私の生家の傍にあり、少年時代の遊び場だったのが「柿本神社」。 懐かしい鳥居と石段(写真)が見えてきた。子供の頃は「すごく高い石段」と記憶していたが、この歳に至るとそれほどの高さを感じないのが不思議。
益田柿本石段

 石段の中程には、昔からの大きな楼門(写真)が見える。昔、急な階段を上ると、二階には百人一首のような宮廷男女の絵が、沢山掲げられていたが、今はどのようになっているのだろうか?

益田柿本楼門

 石段を上りきって拝殿(写真)に出る。ここで結婚式を挙げるのが、この地の慣わしであった。

益田柿本拝殿

 社殿を横から眺めると、拝殿に続く幣殿と形のよい本殿(写真)が見える。そのスケールは益田市の第1等神社であることを物語っている。

益田柿本本殿

 説明板には「柿本神社の祭神は柿本人磨で、その起源は人磨の終焉地鴨島に勅命により建立された社殿といわれています。 鴨島は万寿三年(1026)の大地震により海中に没しましたが、その時に人麿像が松崎に漂着したので、現在地より北の松崎の地に社殿が再建されました。その後、近世に入り慶長十三年(1806)に徳川秀忠の命により、石見銀山奉行大久保長安によって造営され、寛文十一年(1671)には津和野藩主亀井茲政によって宝殿、拝殿、楼門が修理されました。 そして、延宝九年(1681)に茲政は風波を避けて神社を現在地の高津城跡に移転しました」と書かれている。
 宮廷歌人として活躍した歌聖・柿本人麿は、罪をえて石見国に流刑され、その終焉の地は、明治時代までは益田市鴨島と決まっていた。ところが明治の歌人、齋籐茂吉が島根県にやって来て、人麿終焉の地を江の川上流の湯泡鴨山と発表した。茂吉説には梅原猛夫氏の反論があるものの、爾来人麿終焉の地がややあいまいとなってきた。茂吉の人麿の石見国で作った和歌からの推定よりは、私は昔からの伝承による益田市沖の、鴨島終焉の地説を支持したい。

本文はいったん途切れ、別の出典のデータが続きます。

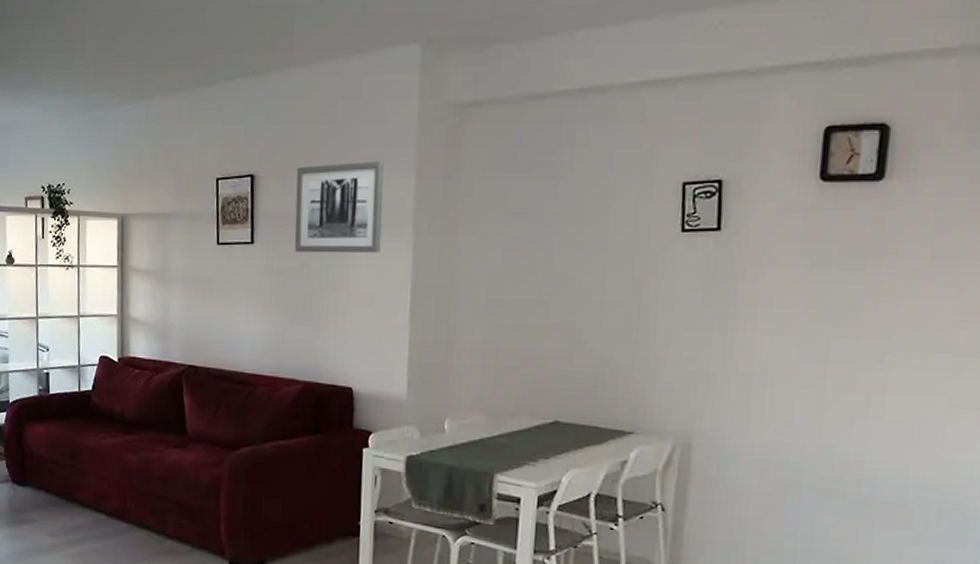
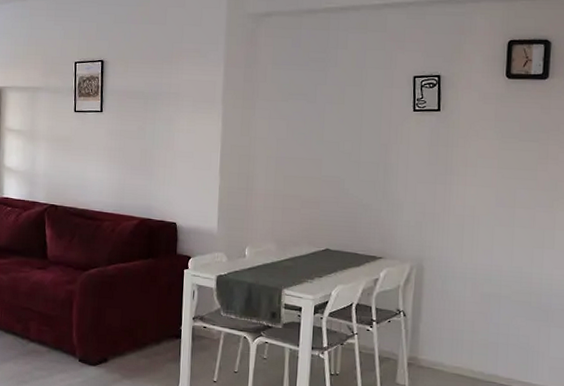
wall art: present [295,161,384,253] -> none [134,53,201,121]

 画聖・雪舟の終焉の地も、益田市の「大喜庵」(写真)とされている。しかし雪舟には謎が多いのが懸念材料。それでも雪舟が修行した中国の寧波市が、益田市の姉妹都市となったのは、寧波市が雪舟・益田市を高く評価してくれたものと思う。

益田大喜庵

 高校の校歌は「歌の聖と絵の聖 二人眠れるこのさとは」から始まる。私の高校在学中に来校した作家・佐藤春夫氏が作詞したもの。 柿本人麿と雪舟は、私には永遠に忘れられない故郷の聖である。